After dropping 10 points on 4-5 shooting in the first half, Brown scored 19 points and grabbed six rebounds to bring her total to 29 points and 12 rebounds. She was just two assists short of a triple-double. 

“She took 12 shots, she made eight of them,” Associate Head Women's Basketball Coach Dean Lockwood said after filling in for Head Coach Suzy Merchant for the third straight game. “She went to the free throw line 13 times, she made 12. That's very, very impressive. She's very efficient. She's got a pull up jumper that's as good as anywhere in the country. She can go left and right. So again, a lot of respect for her performance today. She did a very, very good job.”

Statistically, U-M is one of the best defensive teams in the Big Ten, as they rank second in the conference in scoring defense. Lockwood said that their defensive prowess was a factor that slowed them down in the second half but that that just comes with the territory of playing the Wolverines.

“You have to credit Michigan,” Lockwood said. “They're long, they're physical. We're a little smaller, especially on the perimeter. So that's a factor when you're out there and you're bumping bodies and then you're also facing length. That's just the reality of life for us. We're gonna have to overcome that.”

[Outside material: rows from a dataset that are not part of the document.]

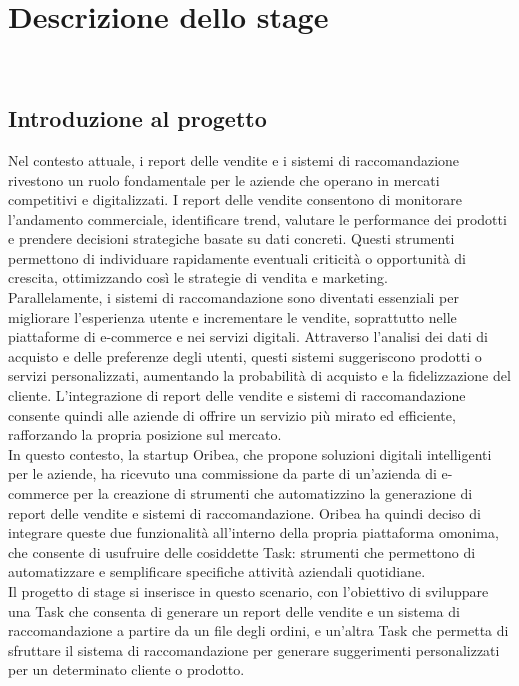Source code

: \chapter{Descrizione dello stage}
\label{cap:descrizione-stage}

\\

\section{Introduzione al progetto}

Nel contesto attuale, i report delle vendite e i sistemi di raccomandazione rivestono un ruolo fondamentale per le aziende che operano in mercati competitivi e digitalizzati. I report delle vendite consentono di monitorare l’andamento commerciale, identificare trend, valutare le performance dei prodotti e prendere decisioni strategiche basate su dati concreti. Questi strumenti permettono di individuare rapidamente eventuali criticità o opportunità di crescita, ottimizzando così le strategie di vendita e marketing.\\

Parallelamente, i sistemi di raccomandazione sono diventati essenziali per migliorare l’esperienza utente e incrementare le vendite, soprattutto nelle piattaforme di e-commerce e nei servizi digitali. Attraverso l’analisi dei dati di acquisto e delle preferenze degli utenti, questi sistemi suggeriscono prodotti o servizi personalizzati, aumentando la probabilità di acquisto e la fidelizzazione del cliente. L’integrazione di report delle vendite e sistemi di raccomandazione consente quindi alle aziende di offrire un servizio più mirato ed efficiente, rafforzando la propria posizione sul mercato.\\

In questo contesto, la startup Oribea, che propone soluzioni digitali intelligenti per le aziende, ha ricevuto una commissione da parte di un'azienda di e-commerce per la creazione di strumenti che automatizzino la generazione di report delle vendite e sistemi di raccomandazione. Oribea ha quindi deciso di integrare queste due funzionalità all’interno della propria piattaforma omonima, che consente di usufruire delle cosiddette Task: strumenti che permettono di automatizzare e semplificare specifiche attività aziendali quotidiane.\\
Il progetto di stage si inserisce in questo scenario, con l'obiettivo di sviluppare una Task che consenta di generare un report delle vendite e un sistema di raccomandazione a partire da un file degli ordini, e un’altra Task che permetta di sfruttare il sistema di raccomandazione per generare suggerimenti personalizzati per un determinato cliente o prodotto.\\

Sophomore forward Matilda Ekh agreed with her coach that the Wolverines were solid on that side of the ball in the second half, but also agreed that the loss more so falls on her team's part, especially when the Spartans missed more shots than U-M attempted. 

“We just played together in the first half,” Ekh said. “We were moving the ball on offense and got very open looks. And that correlated to our defense. We played very hard. We created a lot of open shots. And then in the second half I felt we almost started panicking a little bit when they started to get back and we just started playing as individuals. We stopped playing together and didn't get the open looks we got in the first half. We took some bad shots so that they could run off and get into transition points. So we just were not able to stay together for 40.”

The loss marks the first time in three years Michigan has left the Breslin with the win as well as a two-game series sweep. Senior guard Moira Joiner was upset that her team couldn’t finish in the final 20 minutes against their rival despite her 12 points in the first half. 

“Definitely shed some tears,” Joiner said. “It means a lot. Hopefully we see them in the Big Ten Tournament but Michigan-Michigan State is always going to be a tough one.”

Michigan State will look to end their three-game losing streak this week as they hit the road and head to Madison to take on the Wisconsin Badgers Wednesday night.